伊勢の内宮から少しだけ離れたところにある倉田山周辺、そこには伊勢神宮に奉納されたいろんなものを収蔵する施設があります。神宮徴古館・神宮美術館・神宮農業館の三つの施設が仲良く配置されています。文化的なものは徴古館、美術作品は美術館、農林水産業に関連するものは農業館というふうになっているようでした。
三館を見せてもらって七百円ということなので、共通券を購入して三つとも見せてもらいました。
妻は見たことがあったそうですが、私は初めてでした。三重県に住んで三十年にもなるし、物見高い私なのに、初めての拝観とは驚きです。
徴古館と美術館の印象は、大家の作品があったり、伊勢の文化を見せてもらったり、既視感があったような気がします。
さて、農業館です。皇室ゆかりの神宮ですから、上皇さまの田植えや収穫、上皇后さまの機織りなどの写真紹介、志摩地方での田植え祭り、志摩半島のアワビ加工などの海産物の収穫、さまざまに工夫されてきた農機具、皇室の方の農業館の扁額など、農業・水産業・林業に関わることなどの展示をザーッと見てきました。
それらすべては、伊勢志摩地方でできる産業でもありました。
日本は島国だから、たいていのところには海があり、人が住むフラットなところでは稲作が行われる。まわりはたいてい山があるので、そこで林業が行われ、杉やヒノキが山から切り出されていく。

水は、雨が降るから、どこでもそれぞれ工夫して水を引いて田に水を入れる。年に一回しかお米は取れないから、冬は稲作以外のことをする。たとえば、お蚕さんから絹をいただいて絹織物を作る。あるいは、おうちの中でわら細工などしてみたりする。伊勢志摩地方は温暖な気候なので、冬に家でこもりきりで作業というのは少ないかもしれません。外でなにがしかの作業はできたでしょう。
ここに海から出てくる太陽と、都から近いし、温暖なところとして伊勢志摩がお社の最適の地ということになり、アマテラスオオミカミさまは鎮座なされたということになっています。
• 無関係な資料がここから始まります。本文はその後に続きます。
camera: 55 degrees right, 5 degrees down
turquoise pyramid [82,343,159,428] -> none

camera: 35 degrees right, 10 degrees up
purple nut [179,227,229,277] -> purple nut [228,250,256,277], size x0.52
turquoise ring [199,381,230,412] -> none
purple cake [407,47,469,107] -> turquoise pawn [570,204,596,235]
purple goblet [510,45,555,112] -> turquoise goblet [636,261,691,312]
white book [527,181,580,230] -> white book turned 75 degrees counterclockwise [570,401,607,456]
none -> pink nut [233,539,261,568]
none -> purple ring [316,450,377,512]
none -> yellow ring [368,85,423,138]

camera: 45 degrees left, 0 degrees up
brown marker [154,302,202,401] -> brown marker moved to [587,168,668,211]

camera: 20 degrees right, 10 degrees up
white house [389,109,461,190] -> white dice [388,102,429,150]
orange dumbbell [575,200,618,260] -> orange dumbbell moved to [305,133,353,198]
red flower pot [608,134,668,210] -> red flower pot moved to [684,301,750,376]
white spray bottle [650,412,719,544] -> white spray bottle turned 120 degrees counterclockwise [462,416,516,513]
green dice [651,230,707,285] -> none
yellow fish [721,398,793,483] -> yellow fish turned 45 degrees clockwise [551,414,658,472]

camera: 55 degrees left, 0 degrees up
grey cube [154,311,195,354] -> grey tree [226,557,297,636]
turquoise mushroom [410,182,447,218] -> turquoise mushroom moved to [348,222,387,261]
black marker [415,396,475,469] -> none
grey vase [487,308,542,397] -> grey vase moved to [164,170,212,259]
そんなことは知ってましたけど、山の幸も海の幸も、この小さな半島にみんな揃っているし、それなりに平地はあるし、原始の森もあるし、一つの完成された世界として伊勢志摩があるのだなと改めて感じる展示でした。いろんな展示で昔からの神宮への信仰は地域の支えによってなされてきたようです。
県内には百いくつもの関連するお社があり、それらの頂点が内宮・外宮の伊勢神宮なのです。まさに信仰の土地ではあります。
古代の日本では、石油は要りませんでした。他の作物で油は取れた。金銀もそんなに欲しくはない。古代の日本で金銀の細工って、あったのだろうか。
鉄はよそで産出されるから、それを持ってきたらいい。クマもいない。海にはいろんなサカナたちや貝などがいた。ああ、必要なものはすべて伊勢志摩にはありました。
今の伊勢志摩は、産業は観光と漁業がメインで、他はそんなにない。国立公園はあるけれど、伊勢志摩の奥の方まで旅してみようという人は少ないのです。古代の人が欲しいものは何でもあったこの地域は、今はないものづくしです。
大陸や南の島から東をめざして来た古代の人々は、志摩半島で一応の目的を達成しました。
実は、まだまだ東北に未知の土地はあったと思われますが、山は深いし、大きな川はいくつもあるし、未知の民族もいるようだし、そこからさらに東に進出するにはもう少し時間がかかったのだと思われます。
日本海側は、独自の発展を遂げていて、海づたいに独特の文化が形成されていて、その日本海側世界と、太平洋側の西日本世界がいつごろ一つのなったのか、まだまだ不明の点はあるはずですが、伊勢志摩は太平洋側世界の一つの到達点であったようです。

私の中ではひとつの発見でした。ここで古代の日本は一応一区切りついていて、それからあとの東への進出は、もう少し時間がかかった。
やがて、東をめざす旅はつづけられ、北関東まで続いていきます。
でも、古代の日本は、そこから北への道はまだなかったのではないでしょうか。もう少しちゃんと証拠立ててみないといけないです。